JoAnn Burkholder und ihre Kollegen fanden Pfiesterias Ursprung im Albermale-Pamlico Sound an der Küste North Carolinas, von wo Doktor Noga sein Wasser für die Fischtanks bezog. Schließlich konnten sie am 23. Mai 1991 den Organismus auf frischer Tat ertappen: Kevin Miller, Wasserchemiker der staatlichen Umweltbehörde, traf während seiner Routineüberwachungen der Küstengewässer auf einen kaffeebraunen Schleim, der das Wasser überzog; darin unzählige tote und sterbende Fische. An den nächsten zwei Tagen sammelte Miller Wasserproben und sandte sie an JoAnn Burkholder. Ohne Zweifel waren diese voll von dem Organismus, den sie zuvor in Nogas Fischtanks gesehen hatte. 
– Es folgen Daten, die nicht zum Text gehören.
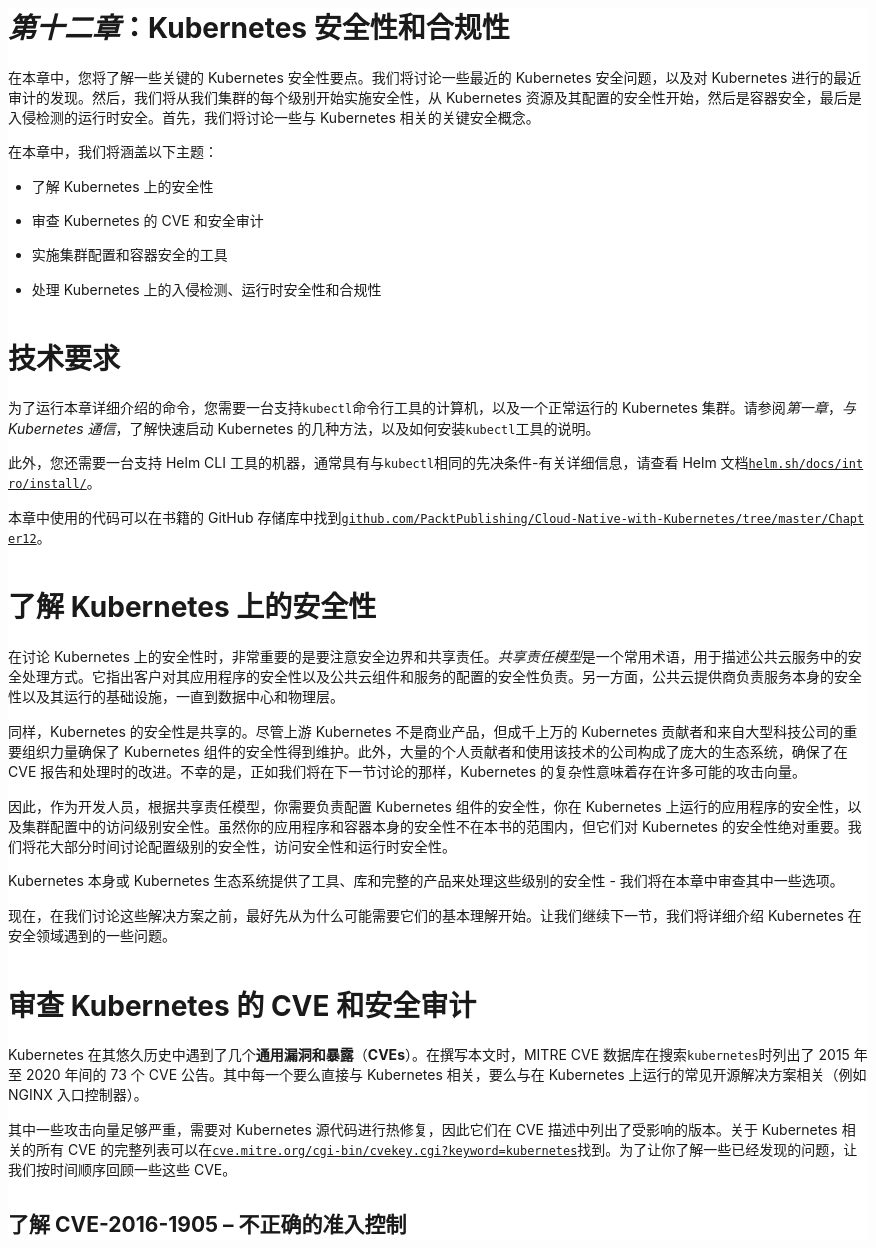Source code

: # *第十二章*：Kubernetes 安全性和合规性

在本章中，您将了解一些关键的 Kubernetes 安全性要点。我们将讨论一些最近的 Kubernetes 安全问题，以及对 Kubernetes 进行的最近审计的发现。然后，我们将从我们集群的每个级别开始实施安全性，从 Kubernetes 资源及其配置的安全性开始，然后是容器安全，最后是入侵检测的运行时安全。首先，我们将讨论一些与 Kubernetes 相关的关键安全概念。

在本章中，我们将涵盖以下主题：

+   了解 Kubernetes 上的安全性

+   审查 Kubernetes 的 CVE 和安全审计

+   实施集群配置和容器安全的工具

+   处理 Kubernetes 上的入侵检测、运行时安全性和合规性

# 技术要求

为了运行本章详细介绍的命令，您需要一台支持`kubectl`命令行工具的计算机，以及一个正常运行的 Kubernetes 集群。请参阅*第一章*，*与 Kubernetes 通信*，了解快速启动 Kubernetes 的几种方法，以及如何安装`kubectl`工具的说明。

此外，您还需要一台支持 Helm CLI 工具的机器，通常具有与`kubectl`相同的先决条件-有关详细信息，请查看 Helm 文档[`helm.sh/docs/intro/install/`](https://helm.sh/docs/intro/install/)。

本章中使用的代码可以在书籍的 GitHub 存储库中找到[`github.com/PacktPublishing/Cloud-Native-with-Kubernetes/tree/master/Chapter12`](https://github.com/PacktPublishing/Cloud-Native-with-Kubernetes/tree/master/Chapter12)。

# 了解 Kubernetes 上的安全性

在讨论 Kubernetes 上的安全性时，非常重要的是要注意安全边界和共享责任。*共享责任模型*是一个常用术语，用于描述公共云服务中的安全处理方式。它指出客户对其应用程序的安全性以及公共云组件和服务的配置的安全性负责。另一方面，公共云提供商负责服务本身的安全性以及其运行的基础设施，一直到数据中心和物理层。

同样，Kubernetes 的安全性是共享的。尽管上游 Kubernetes 不是商业产品，但成千上万的 Kubernetes 贡献者和来自大型科技公司的重要组织力量确保了 Kubernetes 组件的安全性得到维护。此外，大量的个人贡献者和使用该技术的公司构成了庞大的生态系统，确保了在 CVE 报告和处理时的改进。不幸的是，正如我们将在下一节讨论的那样，Kubernetes 的复杂性意味着存在许多可能的攻击向量。

因此，作为开发人员，根据共享责任模型，你需要负责配置 Kubernetes 组件的安全性，你在 Kubernetes 上运行的应用程序的安全性，以及集群配置中的访问级别安全性。虽然你的应用程序和容器本身的安全性不在本书的范围内，但它们对 Kubernetes 的安全性绝对重要。我们将花大部分时间讨论配置级别的安全性，访问安全性和运行时安全性。

Kubernetes 本身或 Kubernetes 生态系统提供了工具、库和完整的产品来处理这些级别的安全性 - 我们将在本章中审查其中一些选项。

现在，在我们讨论这些解决方案之前，最好先从为什么可能需要它们的基本理解开始。让我们继续下一节，我们将详细介绍 Kubernetes 在安全领域遇到的一些问题。

# 审查 Kubernetes 的 CVE 和安全审计

Kubernetes 在其悠久历史中遇到了几个**通用漏洞和暴露**（**CVEs**）。在撰写本文时，MITRE CVE 数据库在搜索`kubernetes`时列出了 2015 年至 2020 年间的 73 个 CVE 公告。其中每一个要么直接与 Kubernetes 相关，要么与在 Kubernetes 上运行的常见开源解决方案相关（例如 NGINX 入口控制器）。

其中一些攻击向量足够严重，需要对 Kubernetes 源代码进行热修复，因此它们在 CVE 描述中列出了受影响的版本。关于 Kubernetes 相关的所有 CVE 的完整列表可以在[`cve.mitre.org/cgi-bin/cvekey.cgi?keyword=kubernetes`](https://cve.mitre.org/cgi-bin/cvekey.cgi?keyword=kubernetes)找到。为了让你了解一些已经发现的问题，让我们按时间顺序回顾一些这些 CVE。

## 了解 CVE-2016-1905 – 不正确的准入控制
Inzwischen sind mehr als zweihundert große Fischsterben in den Küstengewässern North Carolinas während der letzten fünf Jahre auf Pfiesteria zurückzuführen. Der Verlust an Fischen und Muscheln wird auf eine Milliarde Tiere geschätzt. Allein während eines großen Fischsterbens im Sommer 1995 im Neuse River, der in den Pamlico Sound mündet, starben 14 Millionen Tiere mit den gleichen offenen Wunden, die Howard Glasgow erlitt. Die Strände waren übersät mit toten Fischen, die von Bulldozern beiseite geräumt wurden. Und ähnliche Szenarios wiederholten sich seit 1989 alljährlich mehrfach im Sommer und Herbst in den Flußmündungen und Küstengewässern North Carolinas. 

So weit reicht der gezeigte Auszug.